DraftKings has reported that its second-quarter revenue increased to $874.9m.
US.- DraftKings has reported financial results for the quarter ended June 30. The company has reported revenue of $874.9m, up 87.7 per cent compared to the same period last year. Adjusted EBITDA turned positive at $72.97m, in comparison to a loss of $118.1m for the same period last year.
The loss from operations improved to $69m, a 77 per cent change year-over-year. Net loss dropped by 64.4 per cent to $77.3m. The operator ended Q2 with $1.1bn of cash and cash equivalents, an increase of $26m compared to the end of Q1.
Jason Robins, DraftKings’ chief executive officer and co-founder, said: “DraftKings produced outstanding results for the second quarter of 2023. We grew revenue at an impressive year-over-year rate, captured additional GGR share in a cost-effective manner, and maintained our focus on operational efficiency.”
“The positive Adjusted EBITDA that we generated in the second quarter exceeded our guidance, and we are well on our way to achieving positive Adjusted EBITDA again in the fourth quarter of 2023 and for the fiscal year 2024 and beyond,” he added.

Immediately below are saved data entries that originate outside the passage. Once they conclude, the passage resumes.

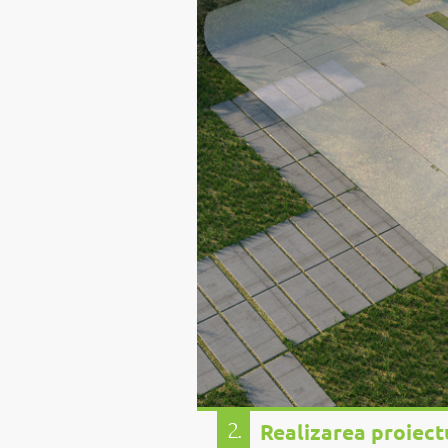
2.
Realizarea proiect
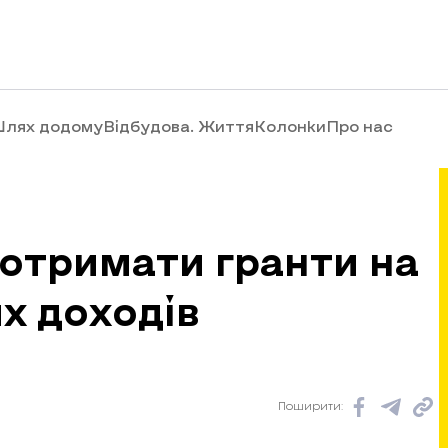
лях додому
Відбудова. Життя
Колонки
Про нас
отримати гранти на
х доходів
Поширити:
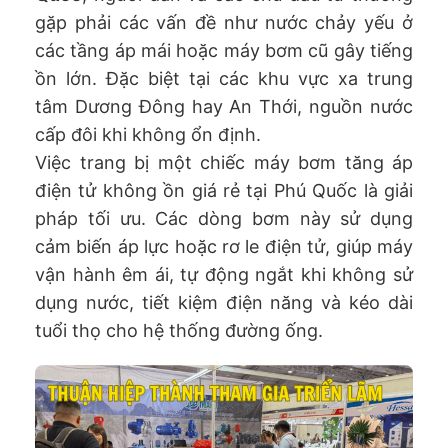
gặp phải các vấn đề như nước chảy yếu ở
các tầng áp mái hoặc máy bơm cũ gây tiếng
ồn lớn. Đặc biệt tại các khu vực xa trung
tâm Dương Đông hay An Thới, nguồn nước
cấp đôi khi không ổn định.
Việc trang bị một chiếc máy bơm tăng áp
điện tử không ồn giá rẻ tại Phú Quốc là giải
pháp tối ưu. Các dòng bơm này sử dụng
cảm biến áp lực hoặc rơ le điện tử, giúp máy
vận hành êm ái, tự động ngắt khi không sử
dụng nước, tiết kiệm điện năng và kéo dài
tuổi thọ cho hệ thống đường ống.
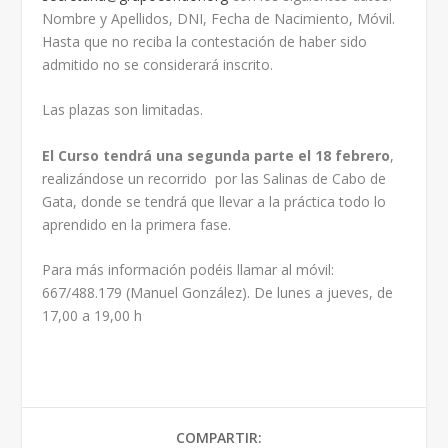
Nombre y Apellidos, DNI, Fecha de Nacimiento, Móvil.
Hasta que no reciba la contestación de haber sido
admitido no se considerará inscrito.
Las plazas son limitadas.
El Curso tendrá una segunda parte el 18 febrero
,
realizándose un recorrido por las Salinas de Cabo de
Gata, donde se tendrá que llevar a la práctica todo lo
aprendido en la primera fase.
Para más información podéis llamar al móvil:
667/488.179 (Manuel González). De lunes a jueves, de
17,00 a 19,00 h
COMPARTIR:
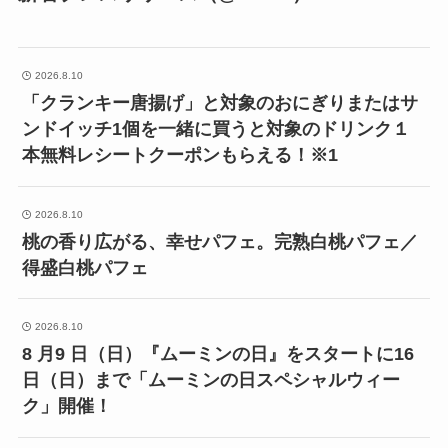
2026.8.10
「クランキー唐揚げ」と対象のおにぎりまたはサ
ンドイッチ1個を一緒に買うと対象のドリンク１
本無料レシートクーポンもらえる！※1
2026.8.10
桃の香り広がる、幸せパフェ。完熟白桃パフェ／
得盛白桃パフェ
2026.8.10
8 月9 日（日）『ムーミンの日』をスタートに16
日（日）まで「ムーミンの日スペシャルウィー
ク」開催！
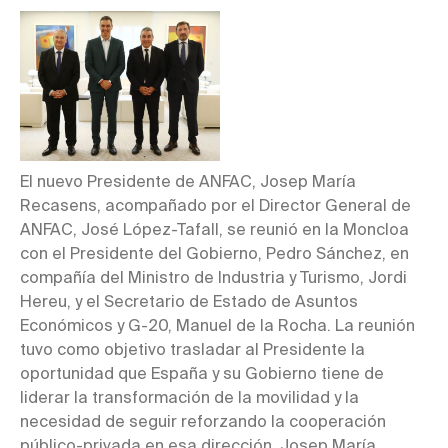
El nuevo Presidente de ANFAC, Josep María
Recasens, acompañado por el Director General de
ANFAC, José López-Tafall, se reunió en la Moncloa
con el Presidente del Gobierno, Pedro Sánchez, en
compañía del Ministro de Industria y Turismo, Jordi
Hereu, y el Secretario de Estado de Asuntos
Económicos y G-20, Manuel de la Rocha. La reunión
tuvo como objetivo trasladar al Presidente la
oportunidad que España y su Gobierno tiene de
liderar la transformación de la movilidad y la
necesidad de seguir reforzando la cooperación
público-privada en esa dirección. Josep María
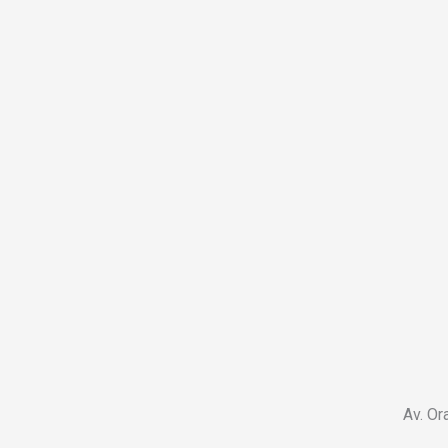
Av. Or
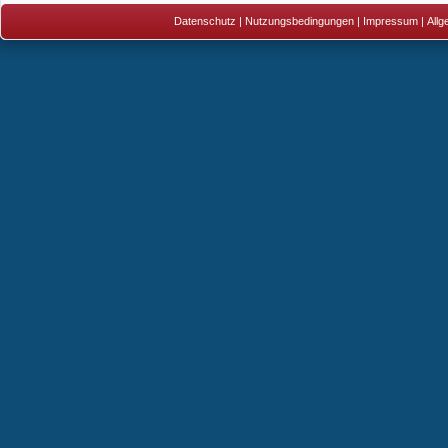
Datenschutz
|
Nutzungsbedingungen
|
Impressum
|
All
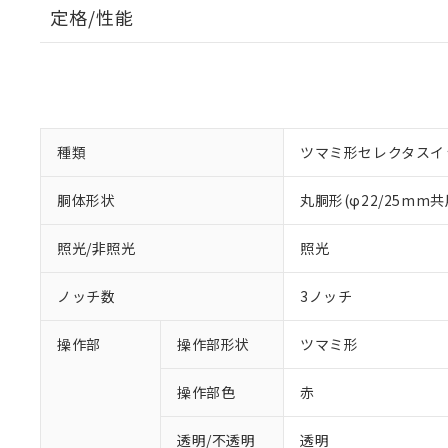
定格/性能
種類
ツマミ形セレクタスイ
胴体形状
丸胴形(φ22/25mm共
照光/非照光
照光
ノッチ数
3ノッチ
操作部
操作部形状
ツマミ形
操作部色
赤
透明/不透明
透明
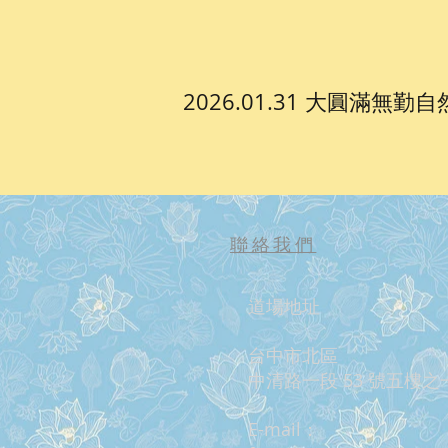
2026.01.31 大圓滿無
聯絡我們
道場地址
台中市北區
中清路一段 53 號五樓之
E-mail：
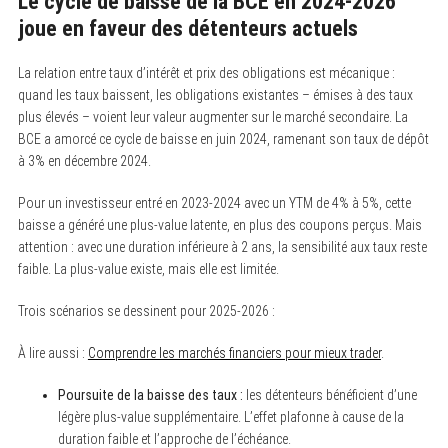
Le cycle de baisse de la BCE en 2024-2026
joue en faveur des détenteurs actuels
La relation entre taux d’intérêt et prix des obligations est mécanique :
quand les taux baissent, les obligations existantes – émises à des taux
plus élevés – voient leur valeur augmenter sur le marché secondaire. La
BCE a amorcé ce cycle de baisse en juin 2024, ramenant son taux de dépôt
à 3% en décembre 2024.
Pour un investisseur entré en 2023-2024 avec un YTM de 4% à 5%, cette
baisse a généré une plus-value latente, en plus des coupons perçus. Mais
attention : avec une duration inférieure à 2 ans, la sensibilité aux taux reste
S
e
faible. La plus-value existe, mais elle est limitée.
a
r
Trois scénarios se dessinent pour 2025-2026 :
c
h
f
À lire aussi :
Comprendre les marchés financiers pour mieux trader
.
o
r
:
Poursuite de la baisse des taux :
les détenteurs bénéficient d’une
légère plus-value supplémentaire. L’effet plafonne à cause de la
duration faible et l’approche de l’échéance.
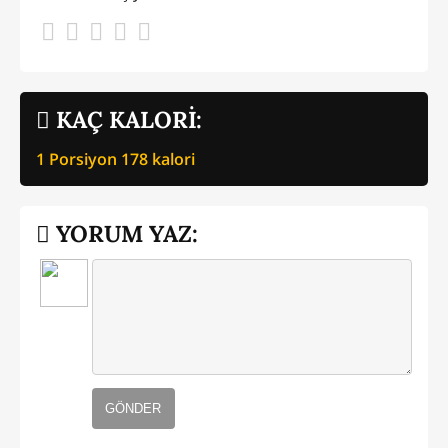
KAÇ KALORİ:
1 Porsiyon
178
kalori
YORUM YAZ:
GÖNDER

During the quarter, monthly unique payers (MUPs) increased to 2.1 million, representing a jump of 44 per cent compared to the same period in 2022. The company said the increase reflects strong unique payer retention and acquisition across DraftKings’ sportsbook and igaming products, as well as its expansion into new jurisdictions.
Average Revenue per MUP (ARPMUP) came in at $137, representing a 33 per cent rise. This was primarily attributed to improvement in the company’s structural sportsbook hold rate and reduced promotional intensity.
Following the positive results, the business has raised its 2023 revenue guidance to a range of $3.46bn to $3.54bn, up from a previously announced $3.14bn to $3.24bn. The updated range equates to year-over-year growth of 54 to 58 per cent.